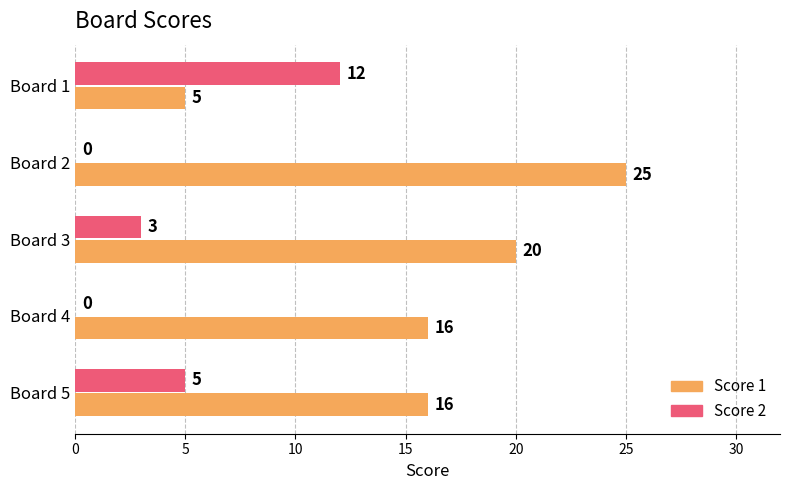

What is the sum of all Score 1 values?

82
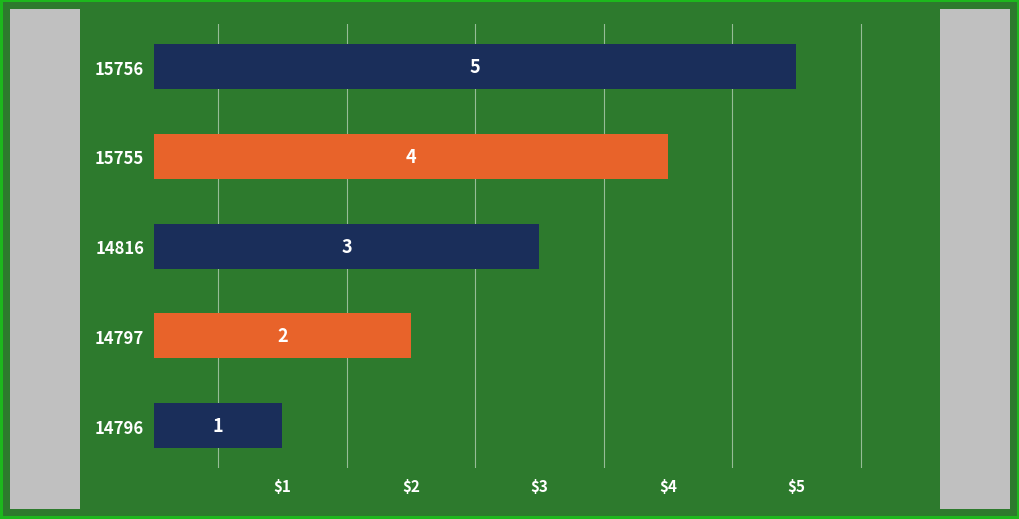

Approximately how many times larger is the value at 15756 compared to 14797?

2.5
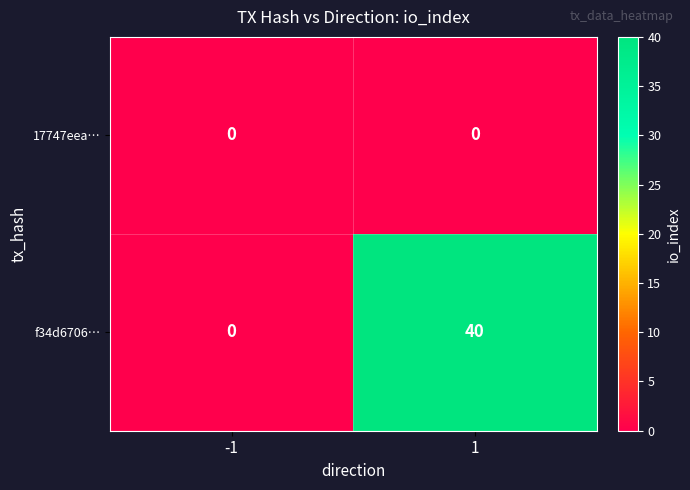

Rank the series at 1 from lowest to highest value.

17747eea…, f34d6706…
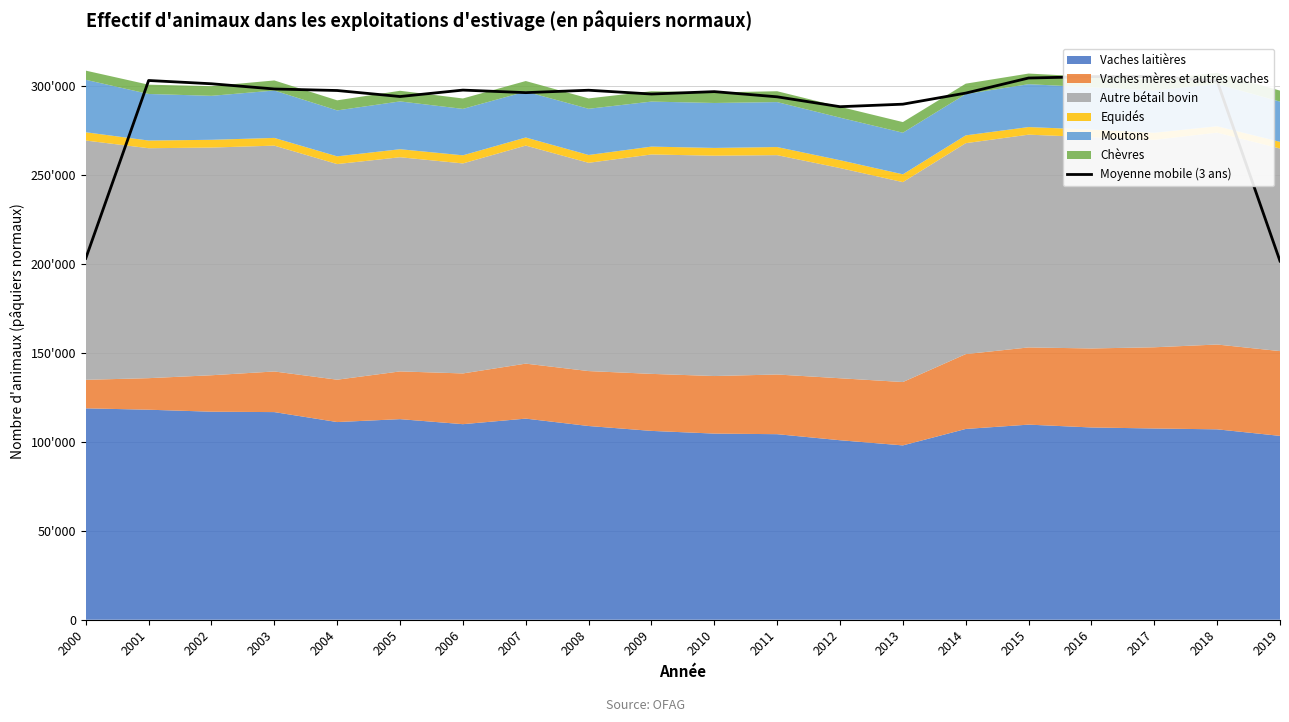

True or false: there are more than 0 points higher than both neighbors.

True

● Instruction
Please count the lines above that contain the string "True", treating uppercase and lowercase as different, and reply with the number alone.

● Exercise answer
2